* [TASK GOAL] In the Chord passage, turn the paragraph that begins "Conceptually, all the" into a short bulleted list that keeps its main facts.

* [PASSAGE SHOWN]
—————
Various algorithms have been proposed to solve this problem. The one we will examine is Chord (Dabek et al., 2001a; and Stoica et al., 2001). A simplified explanation of how it works is as follows. The Chord system consists of n participating users, each of whom may have some stored records and each of whom is prepared to store bits and pieces of the index for use by other users. Each user node has an IP address that can be hashed to an m-bit number using a hash function, hash. Chord uses SHA-1 for hash. SHA-1 is used in cryptography;. For now, it is just a function that takes a variable-length byte string as argument and produces a highly-random 160-bit number. Thus, we can convert any IP address to a 160-bit number called the node identifier.

Conceptually, all the 2¹⁶⁰ node identifiers are arranged in ascending order in a big circle. Some of them correspond to participating nodes, but most of them do not. In Fig. 5-24(a) we show the node identifier circle for m = 5 (just ignore the arcs in the middle for the moment). In this example, the nodes with identifiers 1, 4, 7, 12, 15, 20, and 27 correspond to actual nodes and are shaded in the figure; the rest do not exist.

Figure 5-24. (a) A set of 32 node identifiers arranged in a circle. The shaded ones correspond to actual machines. The arcs show the fingers from nodes 1, 4, and 12. The labels on the arcs are the table indices. (b) Examples of the finger tables.

Let us now define the function successor(k) as the node identifier of the first actual node following k around the circle clockwise. For example, successor (6) = 7, successor (8) = 12, and successor (22) = 27.
—————
* [EXTRACTED DATA]
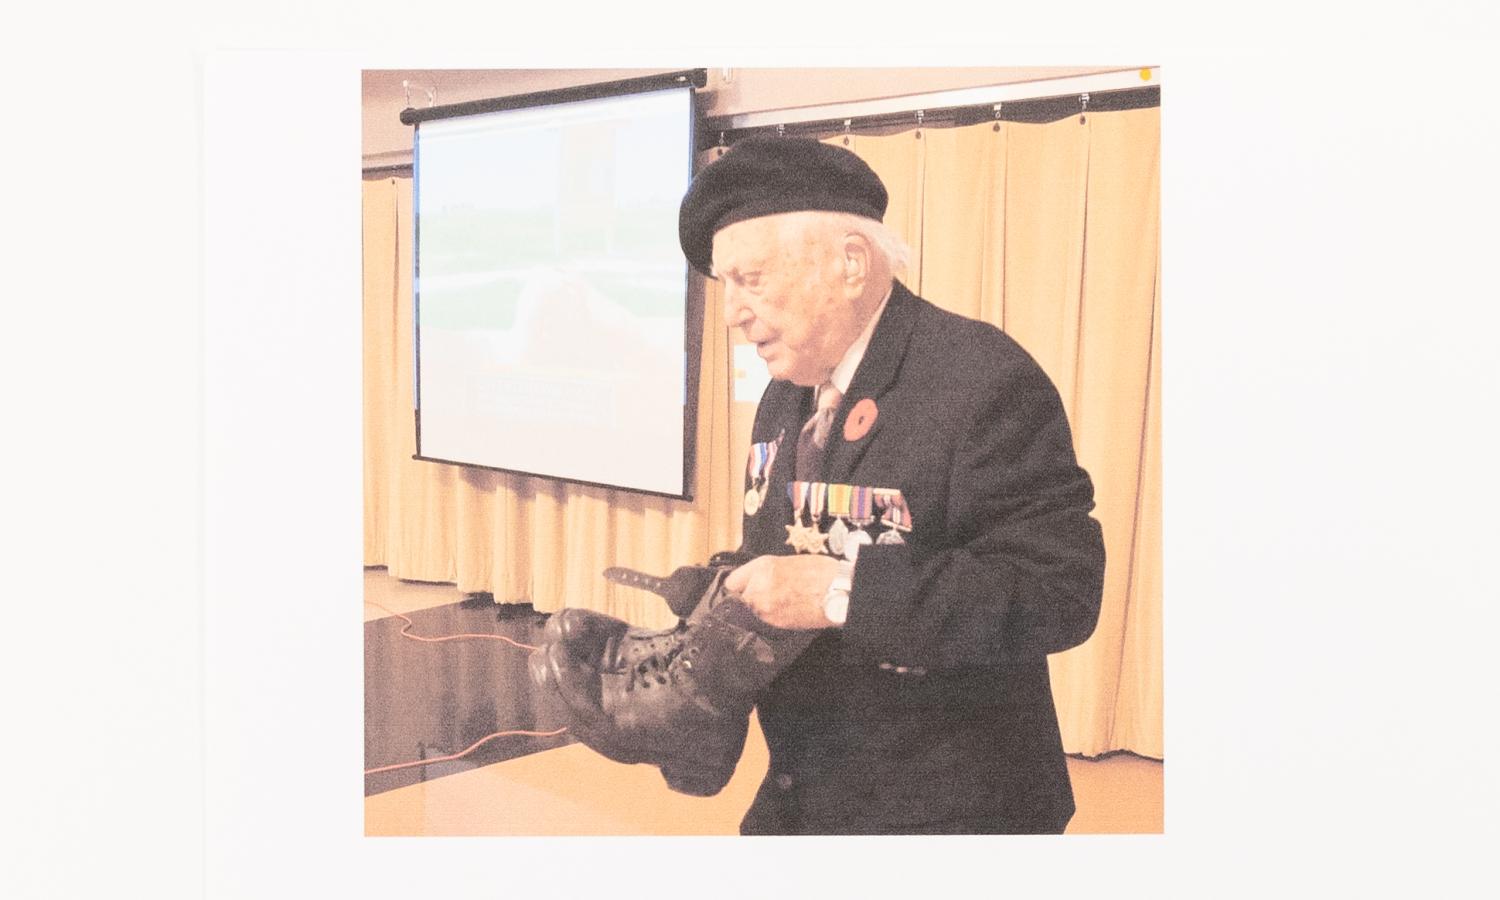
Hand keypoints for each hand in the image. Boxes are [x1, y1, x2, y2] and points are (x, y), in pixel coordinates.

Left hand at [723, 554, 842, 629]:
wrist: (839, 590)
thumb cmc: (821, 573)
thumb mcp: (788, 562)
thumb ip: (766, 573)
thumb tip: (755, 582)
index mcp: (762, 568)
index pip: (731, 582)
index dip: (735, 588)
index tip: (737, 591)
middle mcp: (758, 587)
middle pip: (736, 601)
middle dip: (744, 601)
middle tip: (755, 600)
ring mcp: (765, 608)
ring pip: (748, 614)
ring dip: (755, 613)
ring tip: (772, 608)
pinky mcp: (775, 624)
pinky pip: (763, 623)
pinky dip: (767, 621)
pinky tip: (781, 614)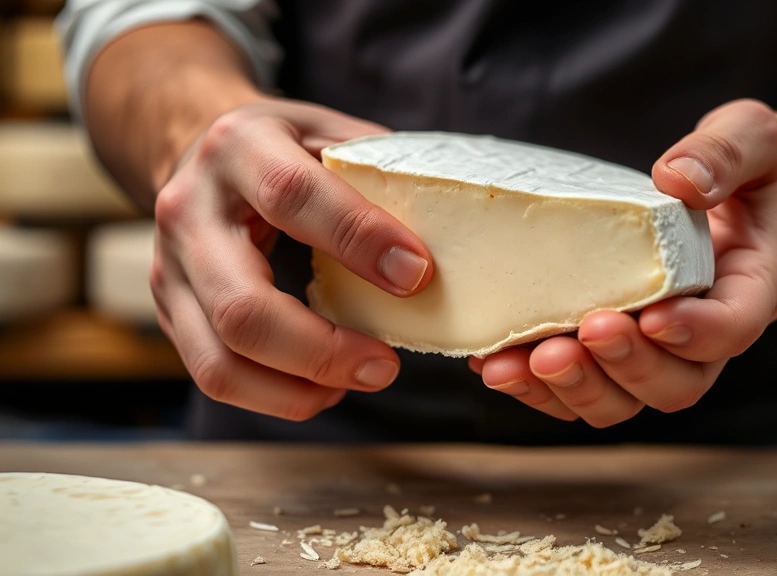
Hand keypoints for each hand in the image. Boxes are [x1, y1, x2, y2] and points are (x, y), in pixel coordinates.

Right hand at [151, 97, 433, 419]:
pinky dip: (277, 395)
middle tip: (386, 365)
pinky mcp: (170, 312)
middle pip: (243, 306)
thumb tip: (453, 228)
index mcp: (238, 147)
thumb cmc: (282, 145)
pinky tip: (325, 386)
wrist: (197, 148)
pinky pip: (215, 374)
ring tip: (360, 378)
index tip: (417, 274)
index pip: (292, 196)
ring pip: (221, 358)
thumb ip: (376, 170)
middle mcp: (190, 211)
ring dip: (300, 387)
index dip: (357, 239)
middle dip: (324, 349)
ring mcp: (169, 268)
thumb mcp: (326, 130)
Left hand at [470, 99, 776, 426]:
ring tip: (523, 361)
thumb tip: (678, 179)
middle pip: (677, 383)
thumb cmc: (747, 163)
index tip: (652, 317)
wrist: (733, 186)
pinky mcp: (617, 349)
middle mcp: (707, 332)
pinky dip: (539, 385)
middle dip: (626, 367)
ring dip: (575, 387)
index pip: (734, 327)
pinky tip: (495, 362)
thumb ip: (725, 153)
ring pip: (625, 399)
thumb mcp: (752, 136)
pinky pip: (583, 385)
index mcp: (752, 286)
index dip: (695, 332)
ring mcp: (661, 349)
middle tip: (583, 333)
—————
* [YOUR RESPONSE]
- All 2¹⁶⁰ node identifiers are arranged in ascending order around a big circle.
- Some identifiers correspond to participating nodes, but most do not.
- Fig. 5-24(a) shows the identifier circle for m = 5.
- In that example, identifiers 1, 4, 7, 12, 15, 20, and 27 are actual nodes and are shaded. The rest do not exist.